Jurassic in nature, but ...

It is very naive to believe that the constitutional changes that General Castro has alluded to will include the right to private property, or facilitate structural reforms that the country needs, measures incompatible with Castroism's Jurassic nature. 

However, the collapse of leftist populism in Latin America, the dire crisis suffered by chavismo in Venezuela, and the ouster of Dilma Rousseff in Brazil, Castro's second most important ally, is leaving Castro's cadre almost defenseless, which could force changes to the Constitution in an effort to attract foreign capital and relax the State's monopoly over the economy and trade.

In other words, the foreseeable breakdown of the Sao Paulo Forum and "21st-century Socialism" will impose its own rules on Cuba, which have nothing to do with those of Marx, Lenin, Stalin, Mao, Che Guevara or Fidel Castro.

Until there is new leadership on the island, however, and as long as the two brothers continue to run the country, the Constitution will not recognize the right to private ownership of the means of production, nor citizens' basic rights.

The plan that the dictator had lined up when he announced the constitutional reforms will need to be "updated" for simple reasons of survival, but not for the benefit of Cubans.
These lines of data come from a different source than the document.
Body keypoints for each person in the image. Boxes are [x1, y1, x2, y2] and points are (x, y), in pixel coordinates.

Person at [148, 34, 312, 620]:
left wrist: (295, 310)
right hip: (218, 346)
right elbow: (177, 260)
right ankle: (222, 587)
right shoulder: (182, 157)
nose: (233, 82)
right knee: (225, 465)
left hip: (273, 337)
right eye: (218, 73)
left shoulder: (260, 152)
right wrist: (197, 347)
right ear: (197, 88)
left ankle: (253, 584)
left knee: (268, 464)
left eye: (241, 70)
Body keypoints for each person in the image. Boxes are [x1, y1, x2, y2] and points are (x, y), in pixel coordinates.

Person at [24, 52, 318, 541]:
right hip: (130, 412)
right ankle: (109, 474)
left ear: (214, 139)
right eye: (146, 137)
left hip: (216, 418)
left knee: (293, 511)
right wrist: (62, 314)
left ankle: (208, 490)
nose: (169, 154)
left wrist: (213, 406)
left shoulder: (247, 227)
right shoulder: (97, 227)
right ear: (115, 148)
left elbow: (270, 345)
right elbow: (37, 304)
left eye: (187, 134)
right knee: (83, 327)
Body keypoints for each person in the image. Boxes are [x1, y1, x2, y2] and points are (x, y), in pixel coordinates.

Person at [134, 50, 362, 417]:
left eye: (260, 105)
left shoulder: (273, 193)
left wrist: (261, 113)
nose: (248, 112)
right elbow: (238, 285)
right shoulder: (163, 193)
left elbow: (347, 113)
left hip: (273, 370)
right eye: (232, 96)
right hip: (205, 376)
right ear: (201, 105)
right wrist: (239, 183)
With today's low oil prices, even if the disciples of Chávez continue in power, the current flow of aid from Caracas to Havana cannot be sustained.
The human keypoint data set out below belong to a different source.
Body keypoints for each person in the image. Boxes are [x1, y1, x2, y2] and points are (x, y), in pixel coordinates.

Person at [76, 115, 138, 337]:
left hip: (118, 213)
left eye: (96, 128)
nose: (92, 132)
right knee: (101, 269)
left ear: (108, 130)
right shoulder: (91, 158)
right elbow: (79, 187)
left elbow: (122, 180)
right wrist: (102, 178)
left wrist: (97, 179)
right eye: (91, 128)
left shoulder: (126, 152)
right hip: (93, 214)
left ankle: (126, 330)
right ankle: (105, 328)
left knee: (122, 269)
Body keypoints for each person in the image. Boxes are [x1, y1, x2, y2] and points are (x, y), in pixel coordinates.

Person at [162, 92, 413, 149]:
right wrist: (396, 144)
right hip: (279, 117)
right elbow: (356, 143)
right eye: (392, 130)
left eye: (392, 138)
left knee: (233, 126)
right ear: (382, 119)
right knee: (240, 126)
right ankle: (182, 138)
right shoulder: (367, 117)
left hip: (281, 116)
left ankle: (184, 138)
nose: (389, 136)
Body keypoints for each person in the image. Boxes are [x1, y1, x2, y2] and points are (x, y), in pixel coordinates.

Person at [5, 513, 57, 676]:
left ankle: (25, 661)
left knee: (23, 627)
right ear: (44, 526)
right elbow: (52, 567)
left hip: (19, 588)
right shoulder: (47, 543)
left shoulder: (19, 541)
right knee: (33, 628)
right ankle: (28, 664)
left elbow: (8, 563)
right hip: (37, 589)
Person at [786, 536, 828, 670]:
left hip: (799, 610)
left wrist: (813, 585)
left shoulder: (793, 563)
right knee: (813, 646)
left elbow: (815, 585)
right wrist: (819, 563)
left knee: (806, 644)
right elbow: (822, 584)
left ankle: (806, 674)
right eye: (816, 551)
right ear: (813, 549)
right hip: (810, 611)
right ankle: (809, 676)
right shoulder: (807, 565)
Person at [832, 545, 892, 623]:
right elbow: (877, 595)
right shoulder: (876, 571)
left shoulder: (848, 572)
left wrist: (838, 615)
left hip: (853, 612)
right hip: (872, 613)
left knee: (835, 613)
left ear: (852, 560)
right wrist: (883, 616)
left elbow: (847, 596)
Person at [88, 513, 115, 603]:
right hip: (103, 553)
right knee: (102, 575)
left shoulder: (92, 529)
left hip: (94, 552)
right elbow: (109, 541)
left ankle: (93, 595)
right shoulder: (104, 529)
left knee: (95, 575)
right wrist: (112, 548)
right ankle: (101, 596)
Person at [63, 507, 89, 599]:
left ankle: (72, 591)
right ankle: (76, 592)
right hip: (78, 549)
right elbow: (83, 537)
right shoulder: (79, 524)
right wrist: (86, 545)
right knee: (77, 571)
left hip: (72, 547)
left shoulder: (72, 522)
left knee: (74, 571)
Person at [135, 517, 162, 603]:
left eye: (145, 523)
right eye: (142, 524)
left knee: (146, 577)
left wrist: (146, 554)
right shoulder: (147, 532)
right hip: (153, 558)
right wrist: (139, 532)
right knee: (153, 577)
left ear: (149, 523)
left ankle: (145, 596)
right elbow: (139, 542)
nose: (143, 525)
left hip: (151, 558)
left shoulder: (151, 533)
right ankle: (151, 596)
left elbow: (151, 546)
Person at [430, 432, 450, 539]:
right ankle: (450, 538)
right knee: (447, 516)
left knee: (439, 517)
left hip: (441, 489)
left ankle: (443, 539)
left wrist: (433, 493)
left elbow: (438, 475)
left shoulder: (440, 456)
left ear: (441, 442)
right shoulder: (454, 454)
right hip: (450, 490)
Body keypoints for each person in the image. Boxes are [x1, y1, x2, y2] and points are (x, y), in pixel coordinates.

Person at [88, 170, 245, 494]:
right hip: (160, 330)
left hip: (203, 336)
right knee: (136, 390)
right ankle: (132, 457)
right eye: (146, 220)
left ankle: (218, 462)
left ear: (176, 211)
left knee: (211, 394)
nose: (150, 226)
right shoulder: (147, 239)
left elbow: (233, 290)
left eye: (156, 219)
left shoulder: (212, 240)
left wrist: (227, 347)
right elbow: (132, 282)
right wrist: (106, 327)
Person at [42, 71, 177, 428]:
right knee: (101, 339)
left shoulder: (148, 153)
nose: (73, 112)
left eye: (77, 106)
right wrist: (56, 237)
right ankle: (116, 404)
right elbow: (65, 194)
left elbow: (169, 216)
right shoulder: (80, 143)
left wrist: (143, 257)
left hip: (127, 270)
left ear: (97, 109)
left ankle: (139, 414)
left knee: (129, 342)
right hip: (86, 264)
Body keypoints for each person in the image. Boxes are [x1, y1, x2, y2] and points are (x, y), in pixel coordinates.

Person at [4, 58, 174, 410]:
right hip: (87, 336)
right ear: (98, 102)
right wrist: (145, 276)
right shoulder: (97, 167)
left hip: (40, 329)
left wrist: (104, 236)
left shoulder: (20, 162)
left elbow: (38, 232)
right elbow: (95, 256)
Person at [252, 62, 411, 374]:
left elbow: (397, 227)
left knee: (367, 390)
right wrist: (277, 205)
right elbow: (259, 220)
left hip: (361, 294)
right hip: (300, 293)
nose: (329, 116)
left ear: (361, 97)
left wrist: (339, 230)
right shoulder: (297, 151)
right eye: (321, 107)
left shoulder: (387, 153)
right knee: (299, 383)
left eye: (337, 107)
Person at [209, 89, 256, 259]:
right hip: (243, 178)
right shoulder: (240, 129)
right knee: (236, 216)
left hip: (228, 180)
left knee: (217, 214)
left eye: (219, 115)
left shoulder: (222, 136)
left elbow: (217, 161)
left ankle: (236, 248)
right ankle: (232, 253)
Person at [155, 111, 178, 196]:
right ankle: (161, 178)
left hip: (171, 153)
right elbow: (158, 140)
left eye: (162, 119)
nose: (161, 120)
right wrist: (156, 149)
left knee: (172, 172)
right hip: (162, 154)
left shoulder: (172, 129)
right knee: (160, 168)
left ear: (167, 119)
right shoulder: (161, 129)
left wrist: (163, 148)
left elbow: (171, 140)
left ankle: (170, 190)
Guaranteeing the succession

In short, the core aim of these changes to the Constitution is to institutionally guarantee the succession of the Castros and the "historical" leaders back from the Sierra Maestra days, and to establish a neo-Castroism consisting of a capitalism on the leash of an authoritarian State, with some socialist, fascist, Chinese and post-Soviet elements.

It is likely, therefore, that the positions of the President of the Council of State and President the Council of Ministers will be separated, and the head of State will be stripped of his status as Commander- in-Chief of the Revolutionary Armed Forces (FAR); if Raúl Castro is missing (due to his death, illness, or because he has finished out his term) his replacement as head of State and the Government, presumably Miguel Díaz-Canel, does not form part of the Military Junta, but would become the supreme commander of the FAR without being the First Secretary of the PCC ("number one").

For the first time a civilian without a revolutionary or family pedigree would be the Commander-in-Chief of the FAR, and not the First Secretary of the PCC, who is constitutionally the dictator, a genuine absurdity in a Communist military regime. Fixing this institutional mess will be vital.

Of course, as neither China nor Russia will subsidize Cuba, and the island will depend more than ever on the US, and anti-Castro Cuban exiles (gusanos), anything could happen, albeit uncalculated by Castro's elite.

Cubans' rejection of the regime, meanwhile, is accelerating like never before. And as the song says, "La vida te da sorpresas..." ("Life surprises you").